Wednesday, July 27, 2016

Painting Demo (Post #7)

 A few times throughout the fellowship with Neal, he so kindly did a painting demo for me. Allowing me the first-hand experience of witnessing his process of painting from choosing his reference photo to the end product of framing the painting. I have admired Neal’s work from the moment I found out he would be my mentor and was so honored to have had time to see him paint and also document his process for possible future reference.

As a painter myself, I always find people’s process of painting almost more interesting than the painting itself. Most people don’t realize, but artists don’t usually just start painting right away, rather there are several stages the artist takes (that differentiate with each artist) and through this process comes out a “finished” piece (I put finished in quotations, because is a painting ever really finished?) I have always felt that the process and the early stages of the painting really say a lot about the artist and can help the artist understand more about the painting and themselves.

I have up until this point normally work with watercolor paint (though I plan on starting oils very soon) and seeing Neal paint with oils was a very interesting and enlightening learning experience.

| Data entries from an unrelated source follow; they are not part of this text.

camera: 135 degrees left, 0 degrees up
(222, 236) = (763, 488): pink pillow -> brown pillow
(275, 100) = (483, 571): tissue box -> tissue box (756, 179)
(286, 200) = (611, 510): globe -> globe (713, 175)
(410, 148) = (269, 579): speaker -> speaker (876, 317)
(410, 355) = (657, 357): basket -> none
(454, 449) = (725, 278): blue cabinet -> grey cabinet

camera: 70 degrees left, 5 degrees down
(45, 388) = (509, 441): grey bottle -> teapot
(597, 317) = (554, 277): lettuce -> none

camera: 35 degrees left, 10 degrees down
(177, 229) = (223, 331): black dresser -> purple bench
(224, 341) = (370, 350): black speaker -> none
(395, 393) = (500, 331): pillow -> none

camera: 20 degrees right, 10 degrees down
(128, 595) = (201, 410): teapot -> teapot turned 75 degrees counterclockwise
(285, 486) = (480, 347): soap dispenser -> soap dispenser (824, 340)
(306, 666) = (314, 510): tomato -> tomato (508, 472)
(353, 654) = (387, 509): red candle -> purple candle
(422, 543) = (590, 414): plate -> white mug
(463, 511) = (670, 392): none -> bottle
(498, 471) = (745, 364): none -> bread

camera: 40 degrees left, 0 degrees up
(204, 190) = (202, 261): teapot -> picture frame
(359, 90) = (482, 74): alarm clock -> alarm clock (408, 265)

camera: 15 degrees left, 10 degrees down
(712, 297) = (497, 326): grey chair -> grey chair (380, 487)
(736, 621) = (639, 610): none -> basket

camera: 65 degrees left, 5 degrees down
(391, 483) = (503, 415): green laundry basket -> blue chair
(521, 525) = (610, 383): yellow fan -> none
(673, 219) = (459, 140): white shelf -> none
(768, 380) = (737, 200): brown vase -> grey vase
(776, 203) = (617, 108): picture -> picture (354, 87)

Neal is a plein air painter, so normally he would paint outside in open air, which he does at his many competitions. However for the demo, he painted from a reference photo in his studio. Neal also usually starts his painting with a quick preliminary sketch playing with different layouts and possibilities for the final painting (Neal was in the illustration program at UArts originally.) As he makes his way to the panel (which was oh so beautifully made by myself J ) he makes an under painting, this is where the artist paints a thin, light layer of paint so they’re not painting upon the plain panel or canvas. Form the under painting, he basically draws what he sees in the picture. This is the very early stage where you can make mistakes and still easily change them. Neal would wipe out whatever drawing he did when he didn’t think it was matching the reference picture. As he continued, he started to add larger blocks of color, starting from the background of the painting to the foreground. It was interesting to watch him paint, and he would just continue to add more color and refine the painting more.

I am a very visual person, and so watching Neal paint was very helpful for myself to see what he did and how the painting turned out through each stage. I was also blown away by how fast he finished the entire painting. From start to finish, this painting probably took him about 2 hours. Attached below are photos from each stage of his painting.


  1. Very cool to see someone else's process from start to finish!! It is crazy how quickly he finished it

    1. I totally agree! It was a great experience, and right!!